▶ **About this task**
Only the pictures are dropped. Restate each line below word for word.

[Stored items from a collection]
· · ·

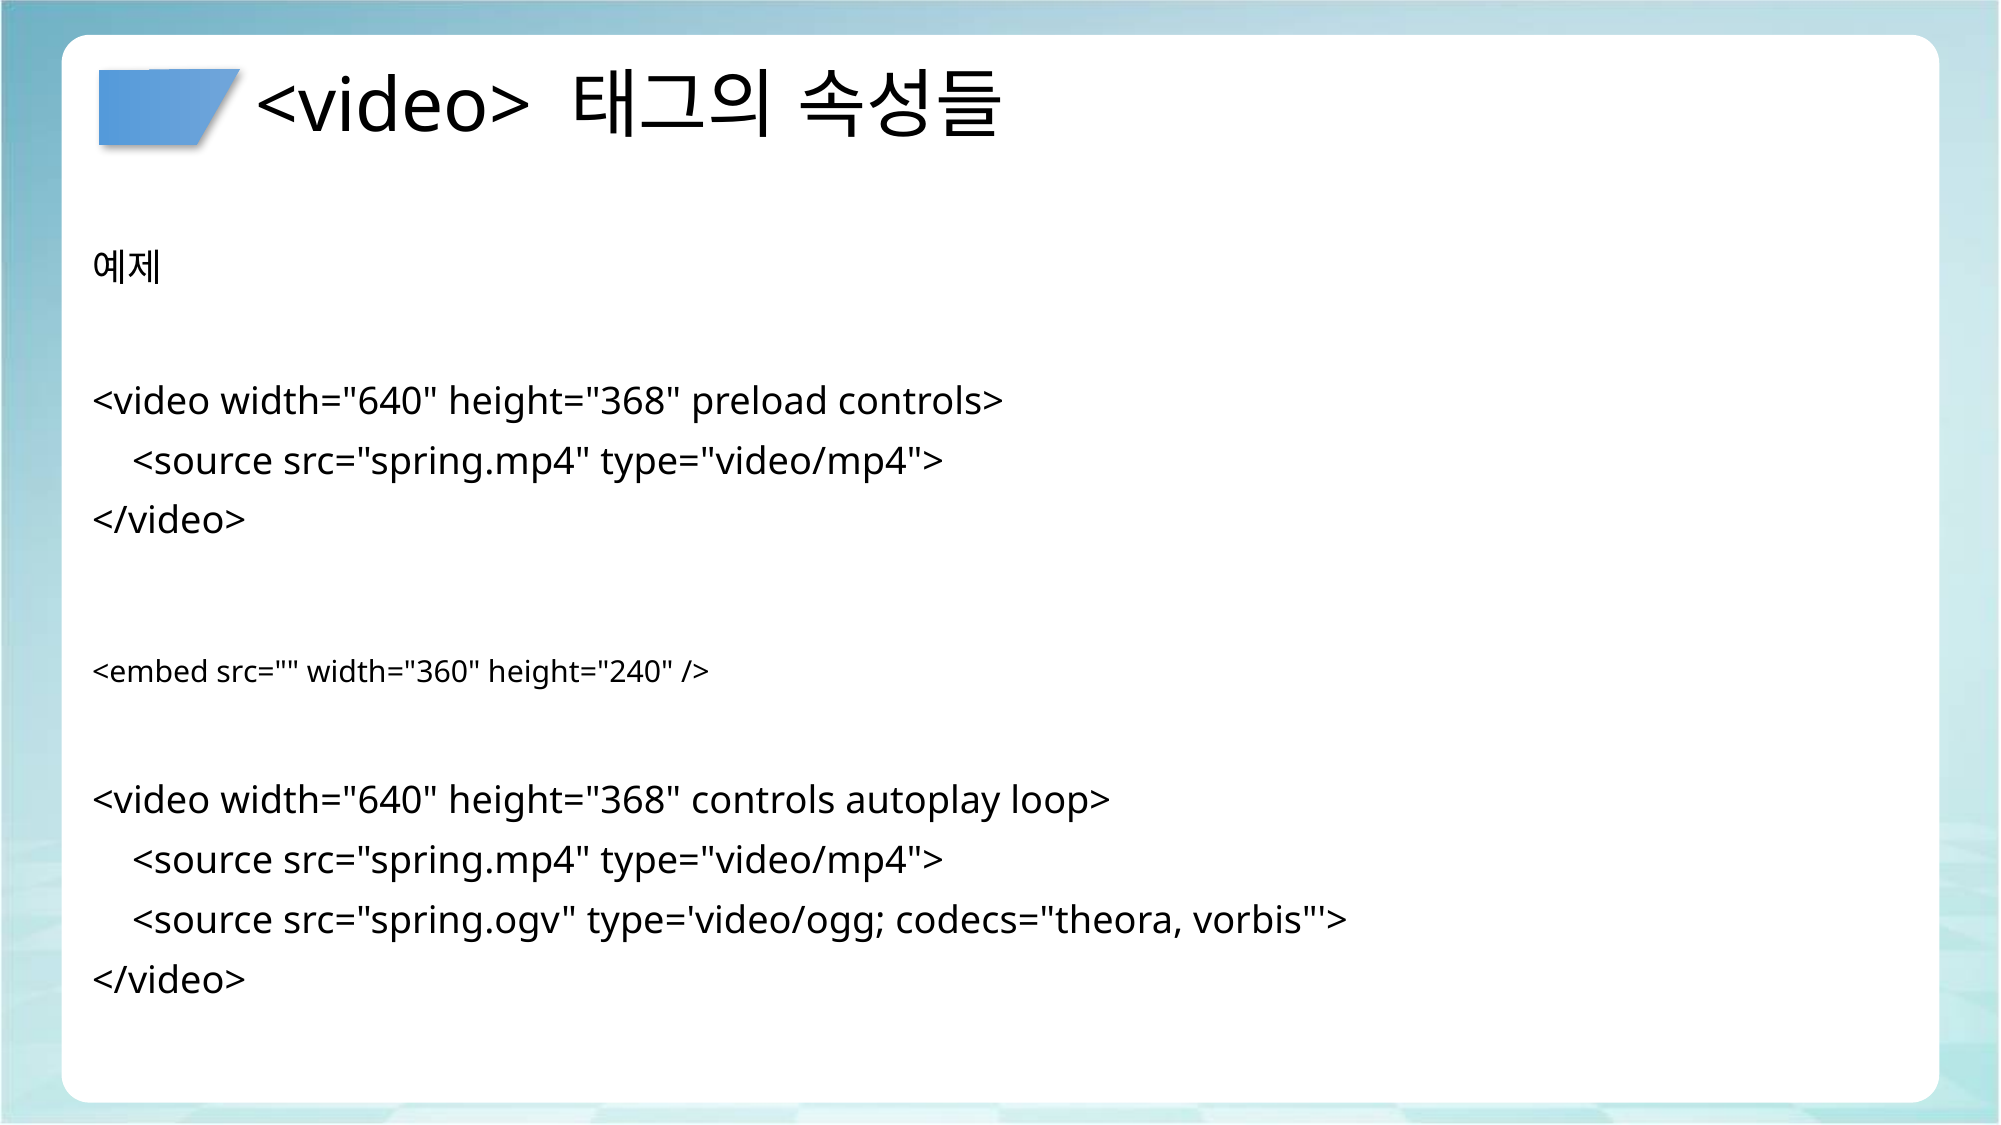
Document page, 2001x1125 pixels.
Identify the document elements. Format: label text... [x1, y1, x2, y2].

picture [0, 0, 2001, 1125]
title <video> 태그의 속성들 [240, 49, 1809, 165]
text_box 예제 <video width="640" height="368" preload controls> <source src="spring.mp4" type="video/mp4"> </video> <embed src="" width="360" height="240" /> <video width="640" height="368" controls autoplay loop> <source src="spring.mp4" type="video/mp4"> <source src="spring.ogv" type='video/ogg; codecs="theora, vorbis"'> </video> [77, 213, 1901, 1016]
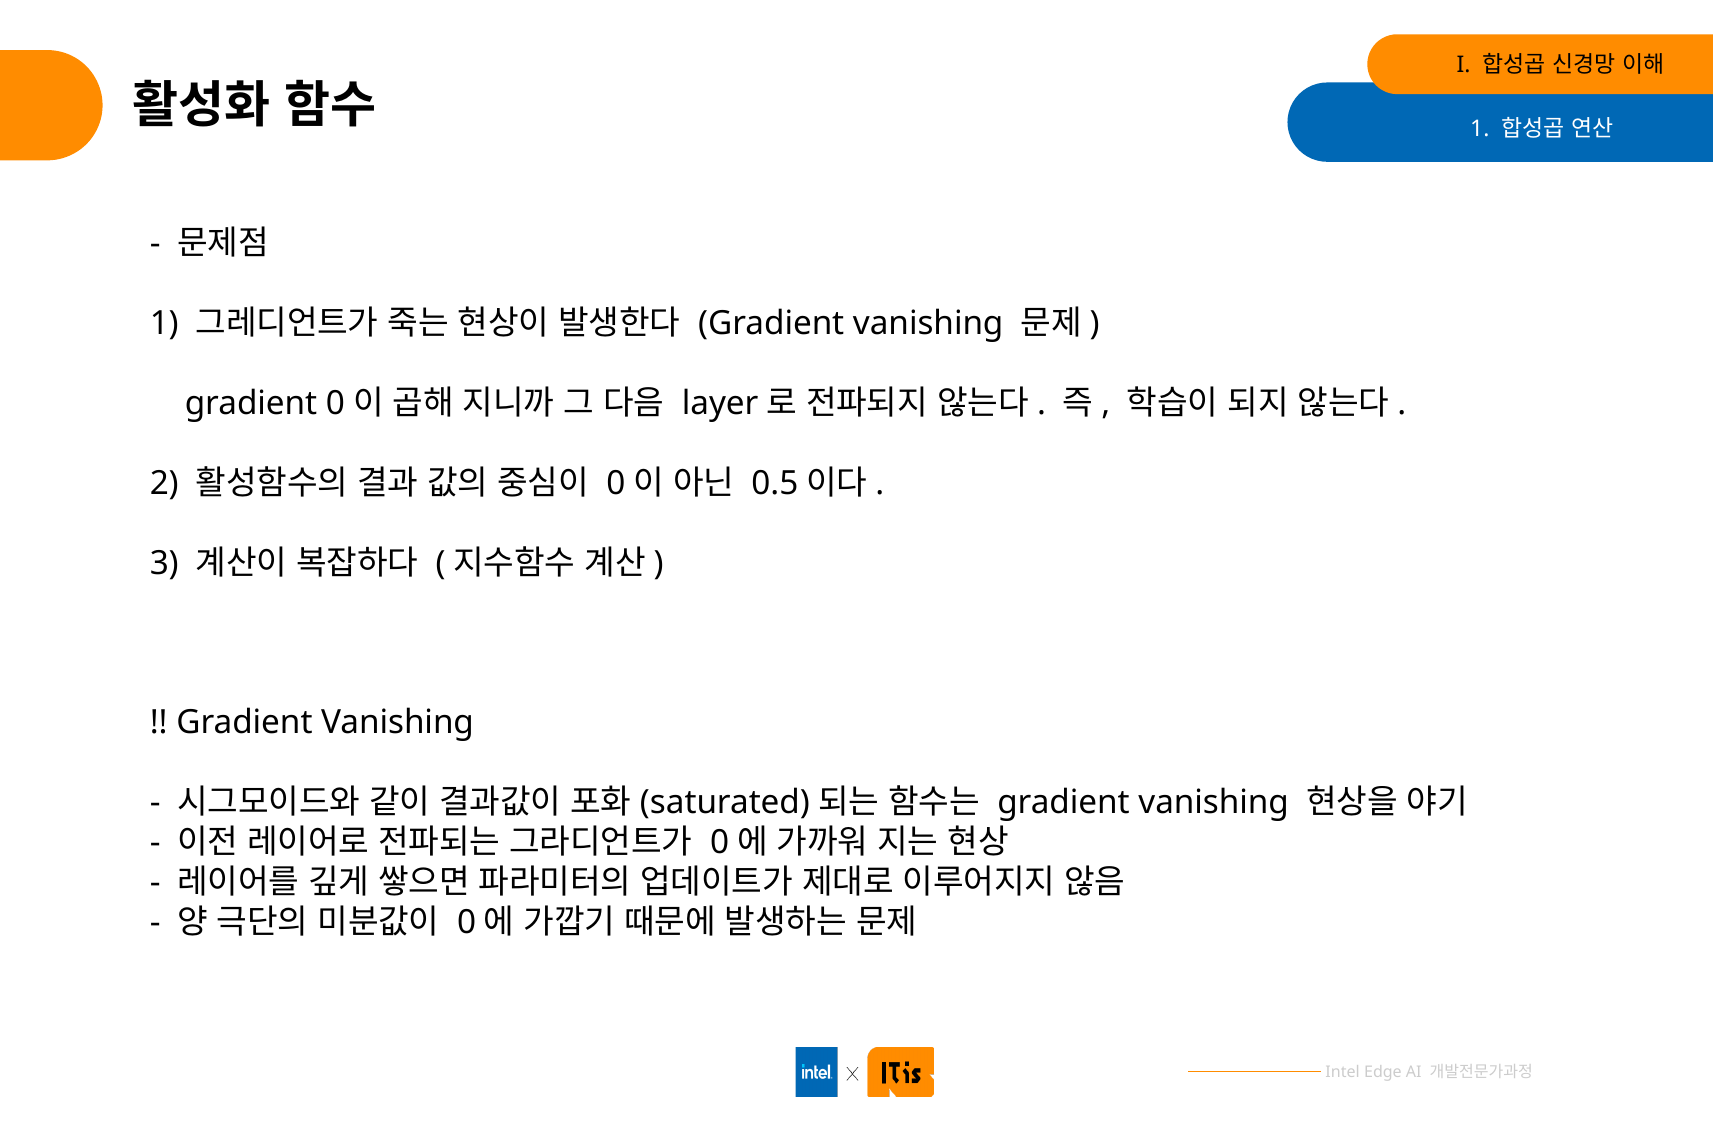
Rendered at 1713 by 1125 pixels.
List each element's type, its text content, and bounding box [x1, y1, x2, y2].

title 활성화 함수 [117, 51, 1167, 162]
text_box - 문제점 1) 그레디언트가 죽는 현상이 발생한다 (Gradient vanishing 문제) gradient 0이 곱해 지니까 그 다음 layer로 전파되지 않는다. 즉, 학습이 되지 않는다. 2) 활성함수의 결과 값의 중심이 0이 아닌 0.5이다. 3) 계산이 복잡하다 (지수함수 계산) !! Gradient Vanishing - 시그모이드와 같이 결과값이 포화(saturated)되는 함수는 gradient vanishing 현상을 야기 - 이전 레이어로 전파되는 그라디언트가 0에 가까워 지는 현상 - 레이어를 깊게 쌓으면 파라미터의 업데이트가 제대로 이루어지지 않음 - 양 극단의 미분값이 0에 가깝기 때문에 발생하는 문제 [135, 214, 1646, 948]
text_box I. 합성곱 신경망 이해 [1397, 42, 1680, 85]
text_box 1. 합성곱 연산 [1448, 106, 1629, 149]
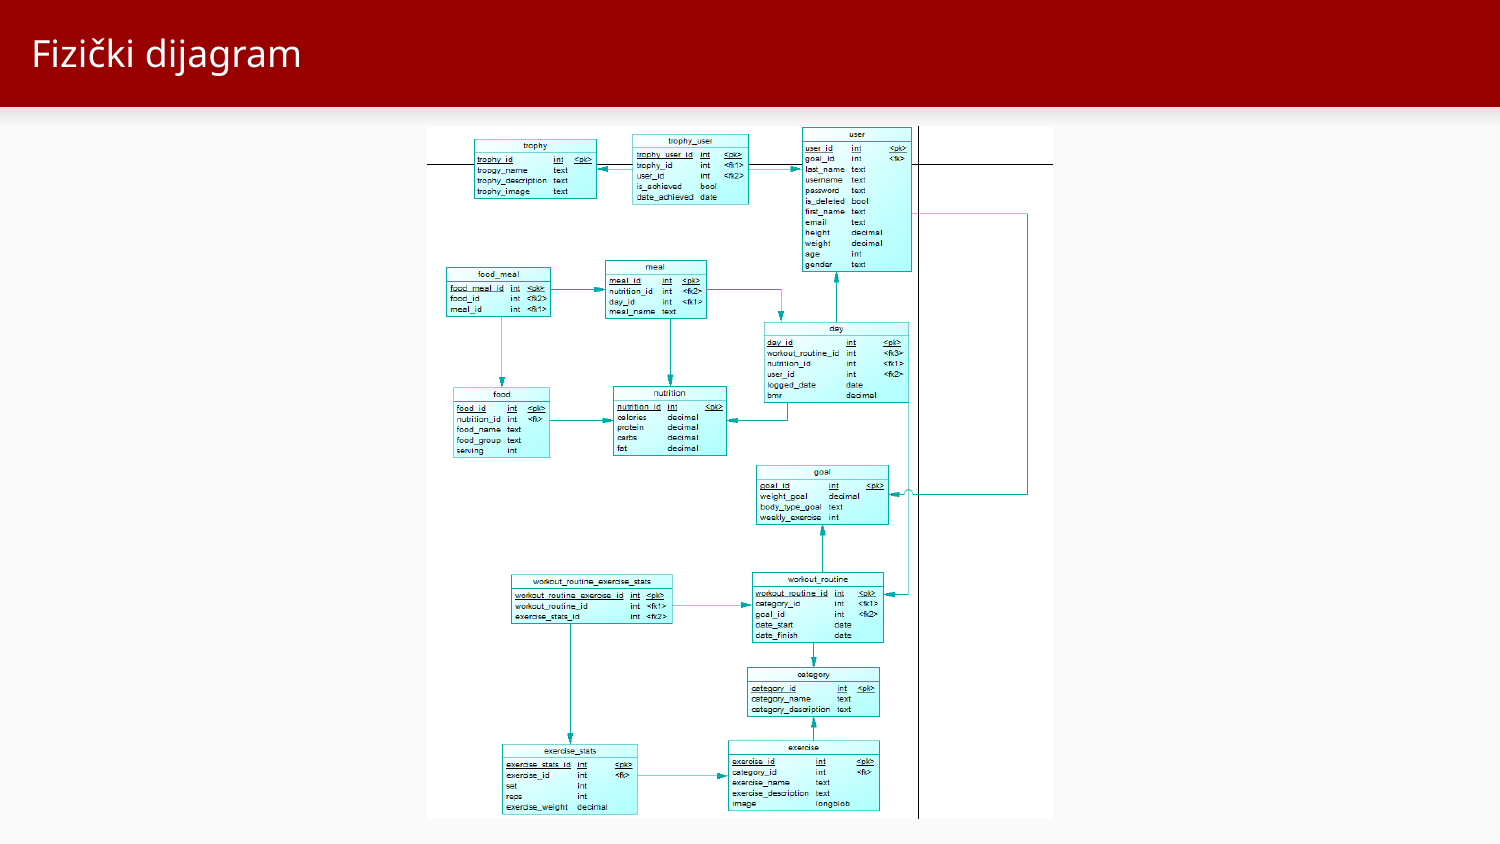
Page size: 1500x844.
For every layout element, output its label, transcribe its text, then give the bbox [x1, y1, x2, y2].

picture [427, 126, 1053, 819]
title Fizički dijagram [16, 2, 1464, 102]
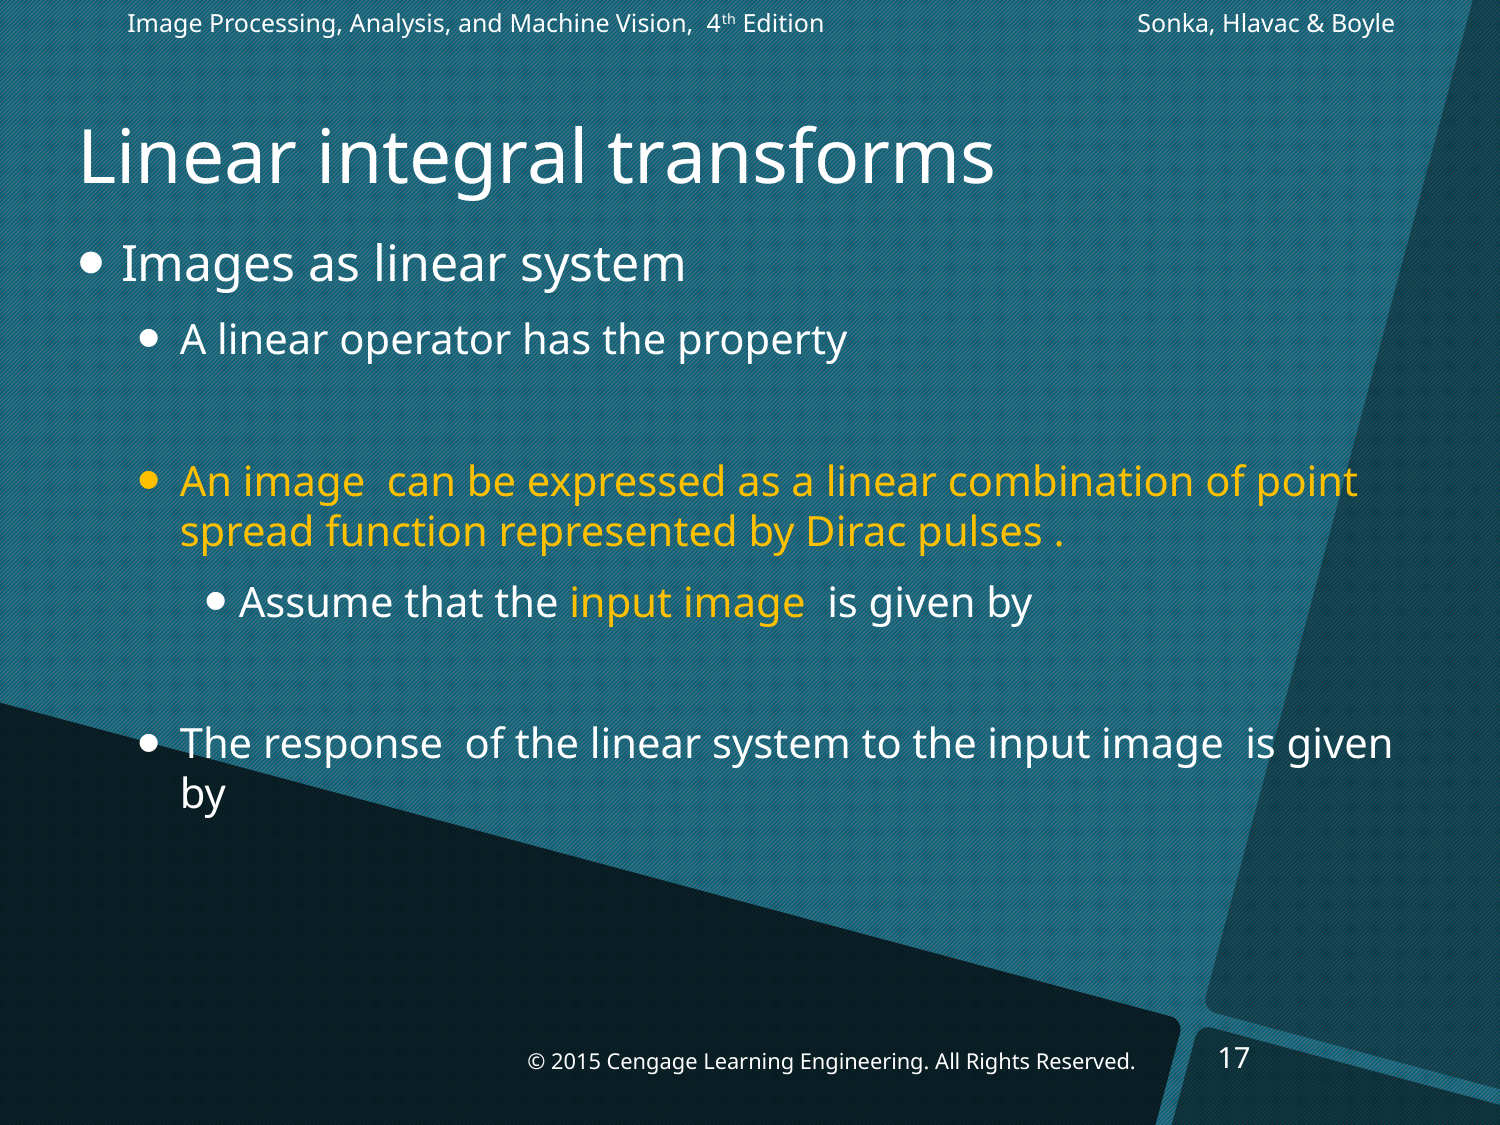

· · ·

▶ **Task solution**
Document page, 2001x1125 pixels.
Identify the document elements. Format: label text... [x1, y1, x2, y2].

picture [0, 0, 2001, 1125]
title <video> 태그의 속성들 [240, 49, 1809, 165]
text_box 예제 <video width="640" height="368" preload controls> <source src="spring.mp4" type="video/mp4"> </video> <embed src="" width="360" height="240" /> <video width="640" height="368" controls autoplay loop> <source src="spring.mp4" type="video/mp4"> <source src="spring.ogv" type='video/ogg; codecs="theora, vorbis"'> </video> [77, 213, 1901, 1016]
Rendered at 1713 by 1125 pixels.
List each element's type, its text content, and bounding box [x1, y1, x2, y2].

title 활성화 함수 [117, 51, 1167, 162]
text_box - 문제점 1) 그레디언트가 죽는 현상이 발생한다 (Gradient vanishing 문제) gradient 0이 곱해 지니까 그 다음 layer로 전파되지 않는다. 즉, 학습이 되지 않는다. 2) 활성함수의 결과 값의 중심이 0이 아닌 0.5이다. 3) 계산이 복잡하다 (지수함수 계산) !! Gradient Vanishing - 시그모이드와 같이 결과값이 포화(saturated)되는 함수는 gradient vanishing 현상을 야기 - 이전 레이어로 전파되는 그라디언트가 0에 가까워 지는 현상 - 레이어를 깊게 쌓으면 파라미터의 업데이트가 제대로 이루어지지 않음 - 양 극단의 미분값이 0에 가깝기 때문에 발생하는 문제 [135, 214, 1646, 948]
text_box I. 합성곱 신경망 이해 [1397, 42, 1680, 85]
text_box 1. 합성곱 연산 [1448, 106, 1629, 149]
Page size: 1500x844.
For every layout element, output its label, transcribe its text, then give the bbox [x1, y1, x2, y2].

picture [427, 126, 1053, 819]
title Fizički dijagram [16, 2, 1464, 102]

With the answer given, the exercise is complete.